O que os atraiu não foi apenas a ruína em si, mas a pergunta que tornou impossível ignorar: e se construíssemos de forma diferente? E se os edifícios não apenas reduzissem os danos, mas contribuíssem ativamente para a reparação ecológica? E se a arquitetura pudesse armazenar carbono, apoiar a biodiversidade e trabalhar com a terra em vez de contra ela?
A propriedade estende-se por 2,325 hectares dentro do Parque Natural do Sudoeste Alentejano e Costa Vicentina — uma paisagem protegida onde cada intervenção deve ser cuidadosamente justificada, medida e monitorizada. Não há atalhos aqui. O solo é fino, o clima é quente e seco, e o equilíbrio ecológico é delicado.

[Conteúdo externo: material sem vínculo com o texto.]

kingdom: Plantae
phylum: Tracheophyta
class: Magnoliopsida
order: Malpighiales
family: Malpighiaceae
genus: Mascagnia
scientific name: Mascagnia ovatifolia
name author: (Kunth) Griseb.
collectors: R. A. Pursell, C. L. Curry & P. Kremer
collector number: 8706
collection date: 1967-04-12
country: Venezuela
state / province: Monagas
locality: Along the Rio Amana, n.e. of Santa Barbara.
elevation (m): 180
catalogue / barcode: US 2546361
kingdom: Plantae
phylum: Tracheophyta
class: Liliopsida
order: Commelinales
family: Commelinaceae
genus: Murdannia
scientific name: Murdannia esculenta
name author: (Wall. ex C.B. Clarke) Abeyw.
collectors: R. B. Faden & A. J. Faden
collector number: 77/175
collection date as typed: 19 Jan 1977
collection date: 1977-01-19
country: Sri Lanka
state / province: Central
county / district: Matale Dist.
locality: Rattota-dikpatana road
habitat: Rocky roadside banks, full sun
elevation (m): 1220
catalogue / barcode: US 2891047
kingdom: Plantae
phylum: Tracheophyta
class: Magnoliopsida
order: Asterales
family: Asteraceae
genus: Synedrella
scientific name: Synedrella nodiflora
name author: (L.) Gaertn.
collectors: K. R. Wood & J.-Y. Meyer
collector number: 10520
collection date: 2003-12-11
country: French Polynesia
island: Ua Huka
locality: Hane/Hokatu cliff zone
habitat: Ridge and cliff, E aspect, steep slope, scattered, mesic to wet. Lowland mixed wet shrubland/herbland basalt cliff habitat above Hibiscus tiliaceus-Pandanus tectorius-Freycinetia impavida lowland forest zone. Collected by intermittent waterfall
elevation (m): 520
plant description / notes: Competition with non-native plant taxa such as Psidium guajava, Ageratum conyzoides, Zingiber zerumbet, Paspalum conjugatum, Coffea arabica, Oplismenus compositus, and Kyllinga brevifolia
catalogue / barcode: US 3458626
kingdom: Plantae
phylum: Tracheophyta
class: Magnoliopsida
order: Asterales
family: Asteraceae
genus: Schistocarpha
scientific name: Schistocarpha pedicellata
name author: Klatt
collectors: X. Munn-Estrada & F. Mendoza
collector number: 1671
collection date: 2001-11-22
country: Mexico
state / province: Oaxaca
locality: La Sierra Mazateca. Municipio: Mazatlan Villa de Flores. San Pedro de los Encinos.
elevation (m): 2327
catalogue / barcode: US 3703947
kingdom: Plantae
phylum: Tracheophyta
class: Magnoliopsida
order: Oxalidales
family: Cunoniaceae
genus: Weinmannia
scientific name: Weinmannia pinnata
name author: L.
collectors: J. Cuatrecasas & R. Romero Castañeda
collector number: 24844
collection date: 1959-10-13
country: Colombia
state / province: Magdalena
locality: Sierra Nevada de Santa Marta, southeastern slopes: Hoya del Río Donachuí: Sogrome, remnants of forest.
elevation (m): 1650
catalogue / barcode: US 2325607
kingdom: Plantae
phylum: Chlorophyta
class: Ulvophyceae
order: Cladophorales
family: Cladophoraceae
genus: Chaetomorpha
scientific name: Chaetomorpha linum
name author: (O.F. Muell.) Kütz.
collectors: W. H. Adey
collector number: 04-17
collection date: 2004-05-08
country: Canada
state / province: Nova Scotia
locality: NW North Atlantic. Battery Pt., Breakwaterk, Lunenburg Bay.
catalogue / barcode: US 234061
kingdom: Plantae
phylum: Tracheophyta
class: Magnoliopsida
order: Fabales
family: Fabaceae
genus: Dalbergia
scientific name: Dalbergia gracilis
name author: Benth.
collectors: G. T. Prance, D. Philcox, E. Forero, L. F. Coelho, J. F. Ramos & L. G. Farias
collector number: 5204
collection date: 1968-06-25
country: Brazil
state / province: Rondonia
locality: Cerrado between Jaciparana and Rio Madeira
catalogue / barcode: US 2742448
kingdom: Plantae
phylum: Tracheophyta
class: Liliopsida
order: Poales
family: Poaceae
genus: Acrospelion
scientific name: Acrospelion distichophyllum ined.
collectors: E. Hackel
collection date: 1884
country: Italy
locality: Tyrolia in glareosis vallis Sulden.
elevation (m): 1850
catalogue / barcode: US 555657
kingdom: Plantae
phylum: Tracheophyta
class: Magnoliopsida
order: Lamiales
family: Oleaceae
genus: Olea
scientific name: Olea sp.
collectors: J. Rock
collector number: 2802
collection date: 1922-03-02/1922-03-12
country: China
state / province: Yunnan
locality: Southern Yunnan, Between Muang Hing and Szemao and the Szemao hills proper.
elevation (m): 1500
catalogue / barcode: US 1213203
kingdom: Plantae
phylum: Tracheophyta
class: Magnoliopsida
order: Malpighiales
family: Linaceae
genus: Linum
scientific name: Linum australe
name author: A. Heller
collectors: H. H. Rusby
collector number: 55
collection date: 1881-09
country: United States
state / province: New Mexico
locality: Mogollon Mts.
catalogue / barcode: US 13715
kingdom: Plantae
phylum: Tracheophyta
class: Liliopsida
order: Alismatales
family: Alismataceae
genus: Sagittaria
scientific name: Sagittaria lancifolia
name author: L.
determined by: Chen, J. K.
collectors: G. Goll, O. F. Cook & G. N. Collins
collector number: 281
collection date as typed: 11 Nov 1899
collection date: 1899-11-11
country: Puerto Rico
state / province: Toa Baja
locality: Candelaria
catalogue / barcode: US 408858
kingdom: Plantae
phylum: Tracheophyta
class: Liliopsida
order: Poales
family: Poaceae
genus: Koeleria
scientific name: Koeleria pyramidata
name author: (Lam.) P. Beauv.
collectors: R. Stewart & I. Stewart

Desde o início, a visão foi além de um projeto privado. Viram a possibilidade de criar um lugar onde a construção regenerativa, a renaturação e o conhecimento ecológico prático pudessem convergir. Paredes de cânhamo-cal que armazenam carbono enquanto respiram com as estações. Sistemas de permacultura que restauram a vida do solo e a biodiversidade. Estratégias de água desenhadas para as chuvas de inverno e longos períodos secos. Um lugar onde arquitetura, agricultura e ecologia não estão em conflito, mas em colaboração.
O Wild Roots não é um resort, nem um refúgio de luxo. É uma prova de conceito, uma iniciativa orientada pela investigação e uma declaração: o futuro da construção não deve forçar uma escolha entre conforto, responsabilidade e inteligência ecológica. Deve reuni-los.